### PROVIDED PASSAGE
Java serialization is a most misused feature of the language. If you have a choice of not using it, do not use it. Otherwise, soldier on.
This article examines Java serialization from the perspective of the serialized stream, and particularly how various serialization approaches affect the content of the serialization stream. I find it helpful for my serialization design.
Java Serialization Stream Format
Java serialization stream is structured as follows:
Stream Header
A stream starts with the header of two short integers:
See: ObjectStream.writeStreamHeader
Primitives
Primitives are stored in its byte[] representation without any meta-data. As a result, reading and writing primitives must match exactly.
See: ObjectOutputStream#writeLong, #writeShort, #writeByte
Strings
Strings are specially structured, between primitives and full-blown objects. It starts with a marker constant, but does not need type descriptors as objects.

### TASKS FOR THIS EXERCISE
• a. According to the Java serialization article, what does a stream begin with?
• b. Extend the Java serialization article from its last sentence, keeping its voice and section structure.

### GIVEN ENTRIES
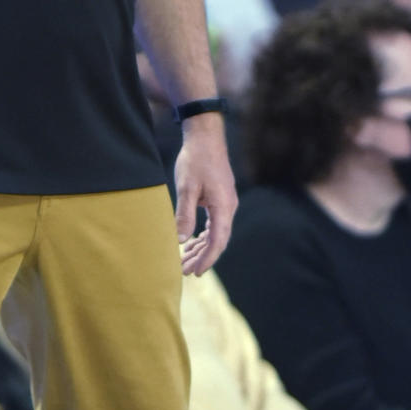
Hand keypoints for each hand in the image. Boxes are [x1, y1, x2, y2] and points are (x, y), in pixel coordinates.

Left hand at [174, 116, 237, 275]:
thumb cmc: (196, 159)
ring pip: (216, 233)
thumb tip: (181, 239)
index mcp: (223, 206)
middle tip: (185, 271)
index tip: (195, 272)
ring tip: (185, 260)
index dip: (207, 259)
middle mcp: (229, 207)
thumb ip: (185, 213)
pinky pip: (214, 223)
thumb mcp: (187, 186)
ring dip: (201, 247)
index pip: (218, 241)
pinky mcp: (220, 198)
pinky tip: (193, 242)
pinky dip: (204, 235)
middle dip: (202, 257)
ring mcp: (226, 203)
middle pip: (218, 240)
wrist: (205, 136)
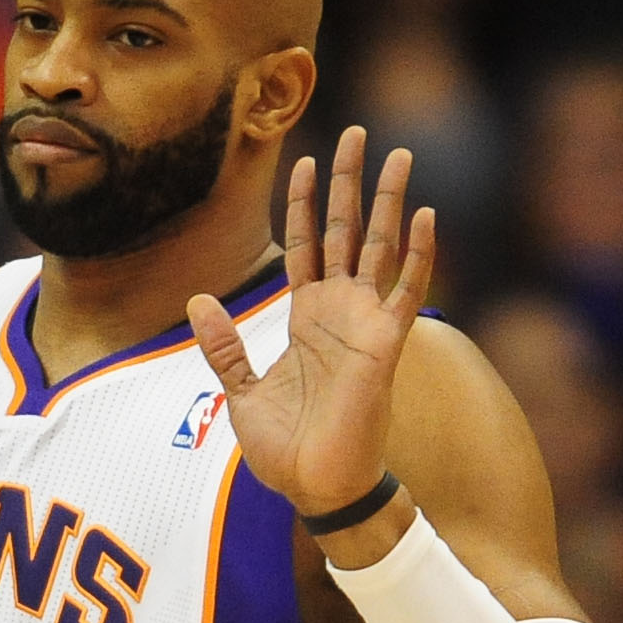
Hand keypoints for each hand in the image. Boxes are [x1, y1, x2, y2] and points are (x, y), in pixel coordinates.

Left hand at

---

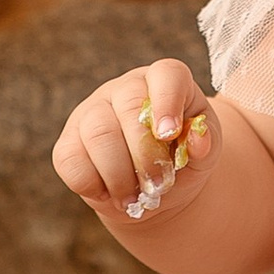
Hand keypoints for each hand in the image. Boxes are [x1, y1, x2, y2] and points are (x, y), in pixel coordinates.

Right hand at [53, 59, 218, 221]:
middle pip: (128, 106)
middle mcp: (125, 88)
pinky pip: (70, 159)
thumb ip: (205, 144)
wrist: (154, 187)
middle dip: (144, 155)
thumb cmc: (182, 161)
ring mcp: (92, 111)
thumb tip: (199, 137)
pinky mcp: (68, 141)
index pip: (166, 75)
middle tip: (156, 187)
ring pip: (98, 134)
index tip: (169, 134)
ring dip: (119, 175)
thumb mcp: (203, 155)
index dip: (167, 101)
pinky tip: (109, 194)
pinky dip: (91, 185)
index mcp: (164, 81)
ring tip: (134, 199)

### RESPONSES TO THE TASKS
• a. A header of two short integers.

• b.
See: ObjectOutputStream#writeString
Objects
There are several variations of the serialization format of objects. In the most common and simple case, a serializable object extends the Serializable marker interface. For example,
public class Foo implements Serializable {
private static final long serialVersionUID = 8999613412220288700L;
private long size ;
private String name;
public Foo(long sizer, String name) {
this.size = size;
this.name = name;
}
// keeps deserialization happy
public Foo() { }
}
The serialization stream of the above object consists of two main sections:
Class descriptor, including class full name, serialization UID, serializable fields
Serial data
* Serialization constants defined in ObjectStreamConstants
See: ObjectStream#writeOrdinaryObject, #writeNonProxy, #writeSerialData
We can see that Java serialization mixes the meta-data and data together. The original motivation of Java serialization is ambitious: to serialize and transfer any Java object across the wire, and the recipient honors any object being sent over. Moveover, by preserving the meta-data as part of the payload, it tries to offer acoss-version compatibility: you can serialize an old version of Java object, and deserialize it in a new version, and vice versa. Unfortunately, this leads to many thorny and fatal problems:
The stream is not compact, as it includes the schema part of the payload. If performance is important to you, Java serialization should be handcrafted, or even better, avoided.
The scheme is a security minefield if the stream cannot be trusted.
Custom writeObject and readObject
The serialization specification supports custom read and write. We can change the class Foo as follows:
transient private long size;
transient private String name;
private void writeObject(ObjectOutputStream out) throws IOException {
out.defaultWriteObject();
out.writeLong(size);
out.writeUTF(name);
}
private void readObject(java.io.ObjectInputStream in)
throws IOException, ClassNotFoundException {
in.defaultReadObject();
size = in.readLong();
name = in.readUTF();
}
The methods defaultReadObject() and defaultWriteObject() are responsible for writing and reading serializable fields. In this example, as we make all existing serializable candidate fields transient, the default writeObject is a no-op.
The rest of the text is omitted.